Предыдущая оппозиция — «объединенная», троцкистская — на отречение от своих взглядов пошла не сразу, а отстаивала их и на XV съезде партии в 1927 году. Для «правых» этот процесс был более скорым. Но правомерно ли теперь, в пору раздумий о прошлом, судить, кто же выглядит привлекательней в истории. В конечном итоге сдались и те и другие. Имелось «волшебное слово», которое действовало отрезвляюще: угроза исключения из партии. Как только верхушка «объединенной» оппозиции почувствовала, что в воздухе пахнет грозой и что им предстоит решить, быть или не быть в партии, все (121 человек) исключенные из партии на XV съезде ВКП(б), в том числе и Троцкий, тотчас же, без промедления, объявили о роспуске своей фракции, о полном подчинении решениям съезда.
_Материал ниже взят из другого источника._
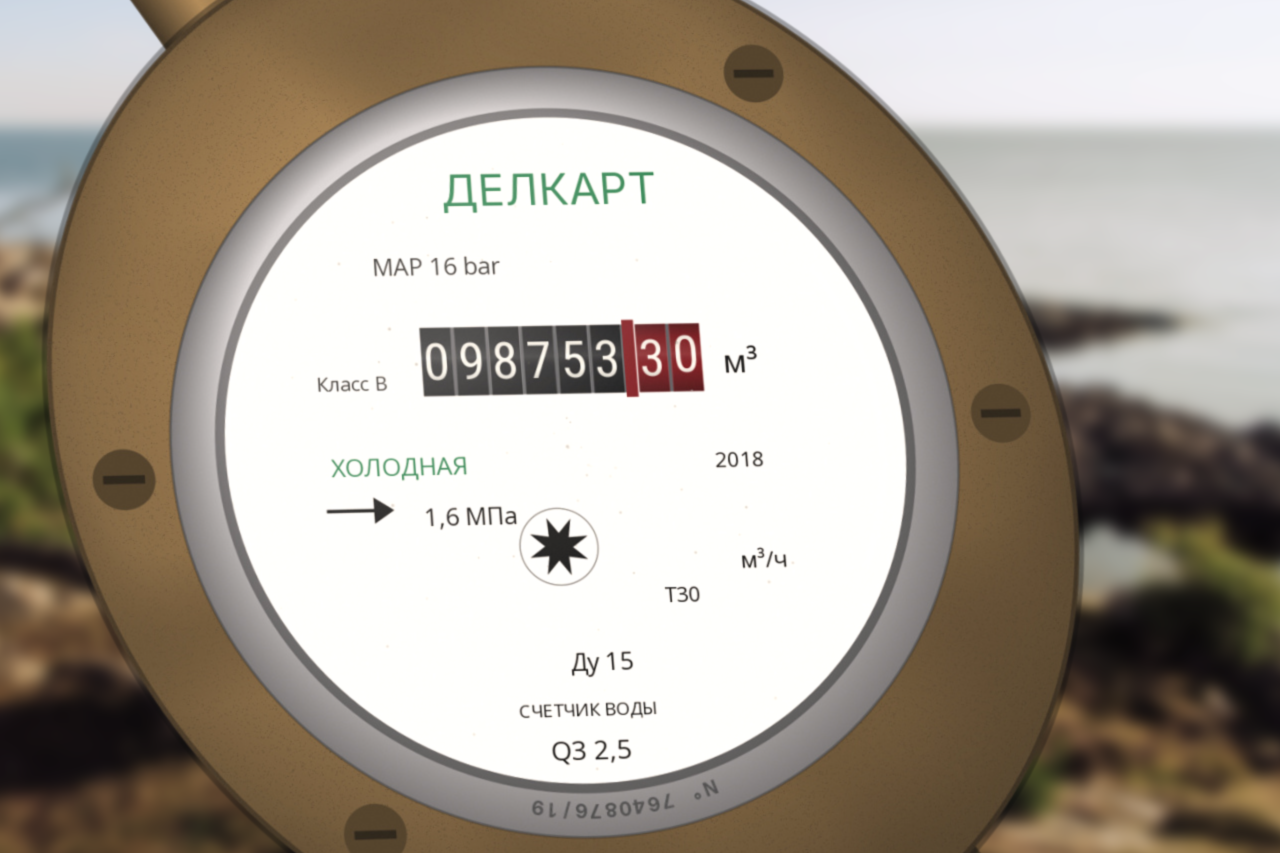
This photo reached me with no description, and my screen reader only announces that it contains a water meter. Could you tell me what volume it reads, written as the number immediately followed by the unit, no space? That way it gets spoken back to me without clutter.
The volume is 98753.30m³
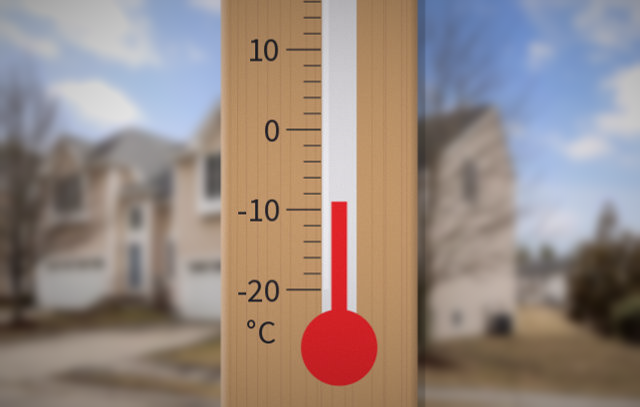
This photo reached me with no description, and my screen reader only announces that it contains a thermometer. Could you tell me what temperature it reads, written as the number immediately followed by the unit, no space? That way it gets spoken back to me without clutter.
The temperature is -9°C
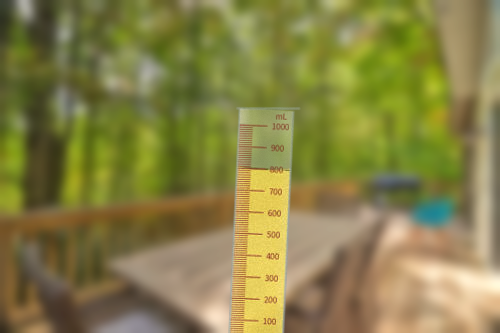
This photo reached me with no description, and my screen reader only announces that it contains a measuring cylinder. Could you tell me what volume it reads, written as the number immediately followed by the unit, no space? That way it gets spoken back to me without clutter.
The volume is 800mL
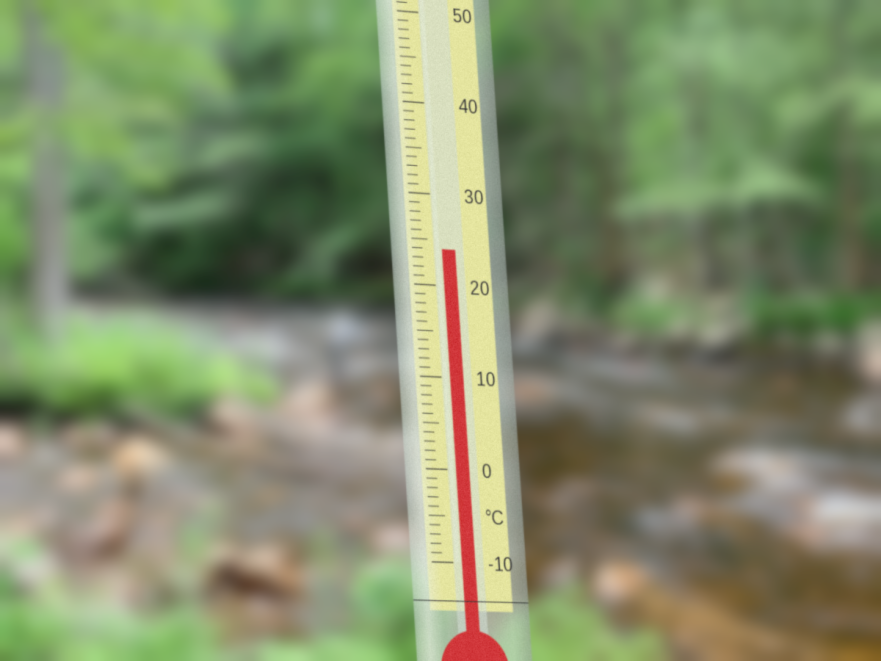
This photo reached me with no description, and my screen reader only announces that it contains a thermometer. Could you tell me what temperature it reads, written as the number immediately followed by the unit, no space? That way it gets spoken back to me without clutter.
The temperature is 24°C
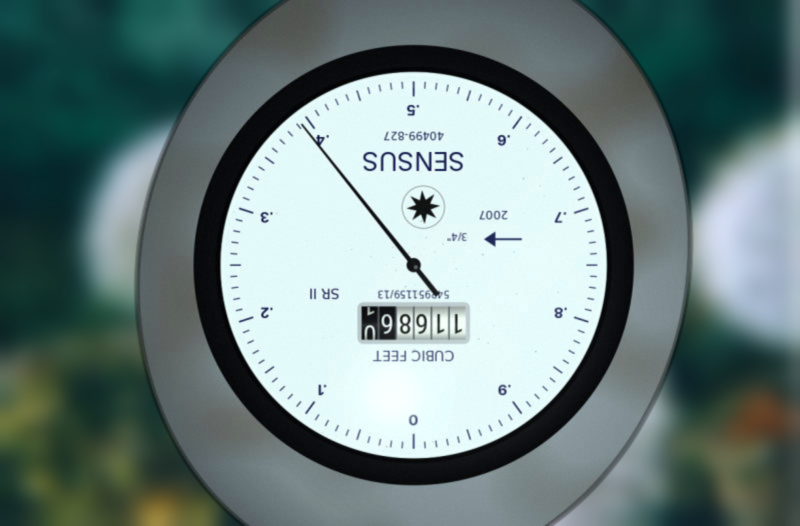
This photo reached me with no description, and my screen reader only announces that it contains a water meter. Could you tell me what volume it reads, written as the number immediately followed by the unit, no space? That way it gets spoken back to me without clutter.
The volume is 116860.39ft³
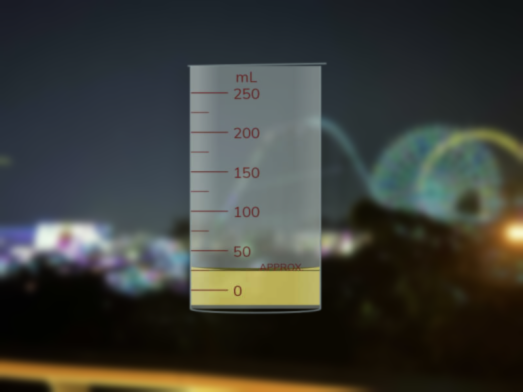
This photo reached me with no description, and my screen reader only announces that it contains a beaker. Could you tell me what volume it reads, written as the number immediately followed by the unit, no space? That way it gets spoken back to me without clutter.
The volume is 25mL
Да, коллективное заявление «объединенной» оппозиции было не столь унизительным, как заявление «правых», без отречения от собственных взглядов, а лишь с обещанием вести борьбу за них в рамках устава, но я бы сказала, что это объясняется, если можно так выразиться, не качеством лиц, поставивших свои подписи под заявлением, а качеством времени. Колесо истории ускоренным темпом работало на Сталина. После того как коллективное заявление не привело к желаемым результатам, в самое ближайшее время члены «объединенной» оппозиции подали заявления уже в индивидуальном порядке с осуждением своих взглядов и своего поведения и были восстановлены в партии. Это дало право Орджоникидзе, председателю ЦКК, заявить на XVI съезде ВКП(б), что троцкистская оппозиция более не существует. Кроме высланного Троцкого и двух-трех упорствующих, в ней никого не осталось. И те и другие — и «троцкисты», и «правые» — стремились в партию не к Сталину, а вопреки ему, любой ценой, терпя унижения, ущемляя свое достоинство, лишь бы не порвать с ВКП(б). Между тем партия теряла свое прежнее лицо. Она становилась партией Сталина. Продолжая оставаться в его партии, бывшие оппозиционеры, люди творческой мысли, во имя сохранения единства партии подчинились его диктату. В этом, как мне кажется, кроется одна из существенных причин, объясняющих дальнейшую трагическую судьбу старых большевиков.
Но вернусь в лето 1930 года.
Я оказалась в Крыму одновременно с Николаем Ивановичем случайно: приехала с больным отцом и жила с ним в Мухалатке, доме отдыха для членов Политбюро и других руководителей. Н. И. умышленно избрал другое место и жил уединенно на даче в Гурзуфе. Вскоре после приезда в Мухалатку мы навестили его. Н. И. производил удручающее впечатление: исхудавший, грустный. Не могло быть и речи, чтобы в таком состоянии присутствовать на съезде. Через несколько дней мы вновь его увидели, он был несколько крепче физически, но в таком же, если не в более подавленном, состоянии. Оба раза мы заставали его в постели.